I checked her profile and she seemed laid back and confident and talked about spirituality and other mumbo jumbo that could interest me if I am drunk, but then she finished up with this line that blew me out of the water: and I know this sounds extremely shallow but I do like a full head of hair.

ARGH! Foiled again!


This one was titled: "I Mailed You"
It was the first message I received from this user.

I wrote and asked if you wanted a submissive woman, did you get the message? Can you reply? If you don't like submissive women that's ok i'll just write someone else who does. If I don't hear back from you in the next day or so, i'll consider you not interested.

Again with the passive aggressiveness, trying to make me feel bad for not contacting these pseudo-women. And if you're really submissive you won't be considering anything, cuz I didn't tell you you could think for yourself yet.


And today I got this message from a real take-charge kinda gal, entitled: "I Need A Date For Saturday"

If you are interesting in going out saturday night I would love for you to be my date. I promise to make it worth your time. If you want to know where we'd be going or ask anything else just write me back soon since there isn't a lot of time.

Whoa! Hold the reins there dolly. This "girl" is 21 and lives in Albany, NY. Not even old enough to rent a car to drive 8 hours to pick me up for said "date".



I'm going to keep this account just to amuse myself with the messages I receive.
I no longer get messages from the midget and dwarf dating site my buddies with The Hall signed me up for, so this'll have to suffice.

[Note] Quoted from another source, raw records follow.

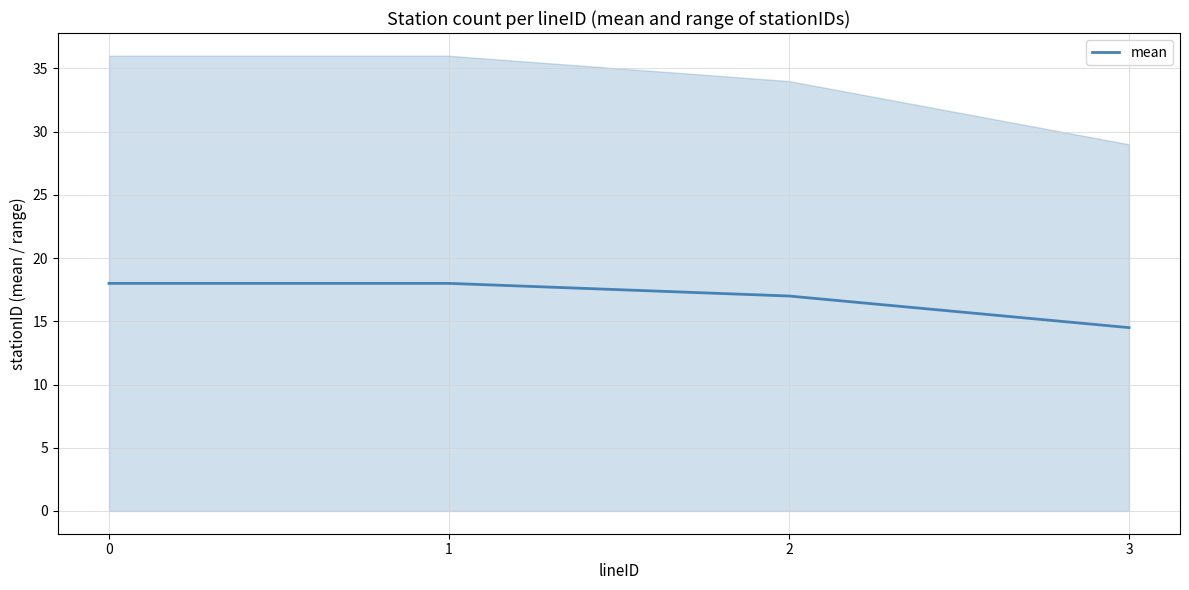

True or false: there are more than 0 points higher than both neighbors.

False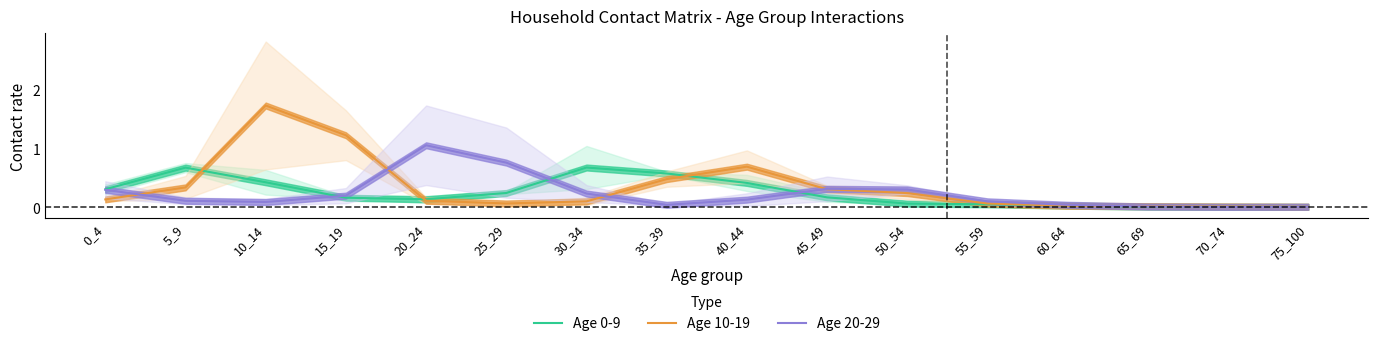

At how many categories does at least one series exceed 1?

3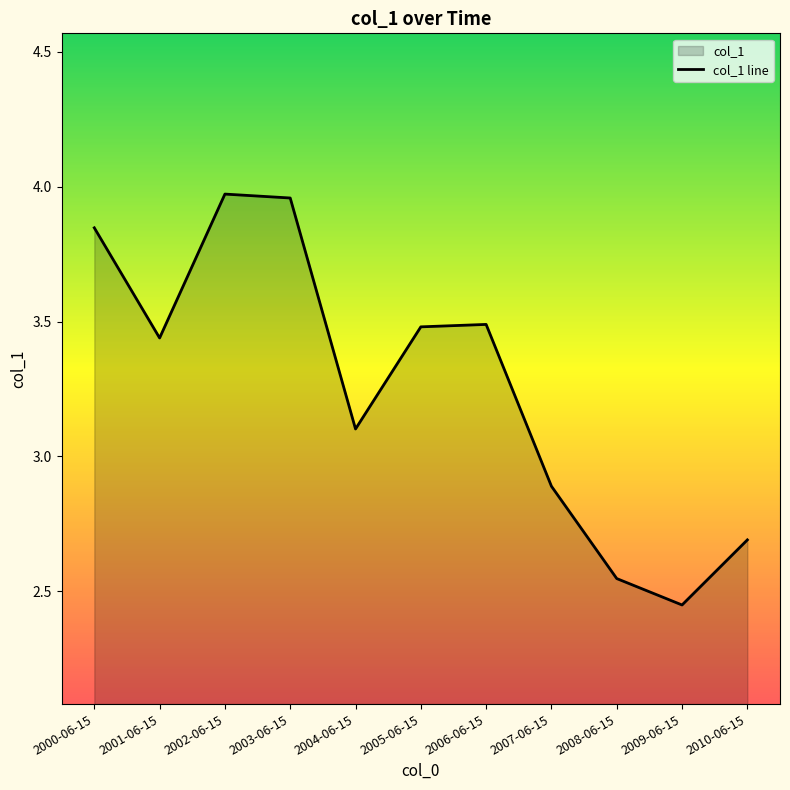

True or false: the data shows 2.0 at 2000-06-15.

False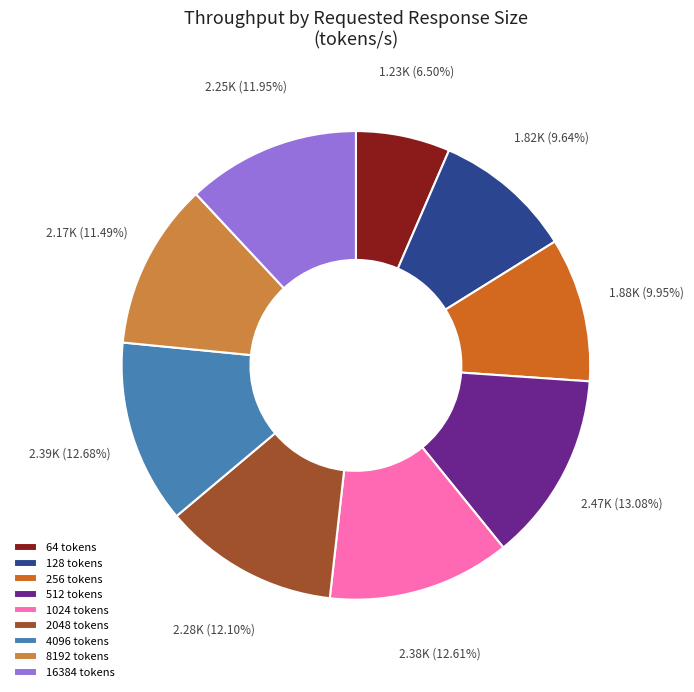

Combined, do 1024 and 256 account for over 50%?

No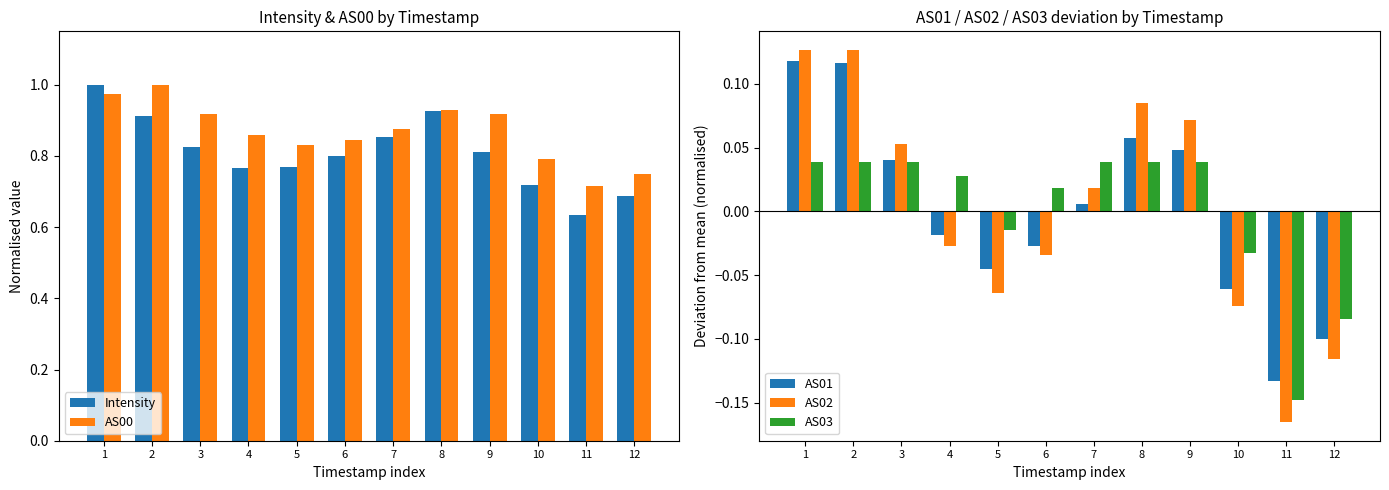

How many groups of bars are there?

12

Thursday, February 01, 2007

I Kinda Hate Flickr Right Now

I have an account on the photo-sharing page Flickr, and they've recently decided that everyone who uses it should have a Yahoo account in order to use it.

I don't have a Yahoo account. Nor do I really want one. But my Flickr account will no longer be accessible through my current email in a month and a half.

I am being forced into signing up for something else in order to use something I've already used for over a year now. And they say they are "making this change now to simplify the sign in process"!

"Oh, good morning Mr. Orsborn. I see you park your car on the street in front of your house. As this street is now owned by Bank of America, you'll have to set up a savings account with us in order to still park there. This is for the convenience of everyone involved. Have a great day!"

Well, fuck you Flickr! I mean Yahoo! or whatever corporate behemoth owns you now...

Oh, and I've noticed that Blogger here is now owned by Google and has a separate sign in for Google ID users, so I'm sure I'll be getting an email from THEM any day now requesting the same sort of switcharoo.

To sum up, everyone should go rent "Idiocracy". A funny, and I'm sure very prescient, movie.

Now if you'll excuse me, I have to go buy stock in Microsoft so I can continue wearing these sneakers.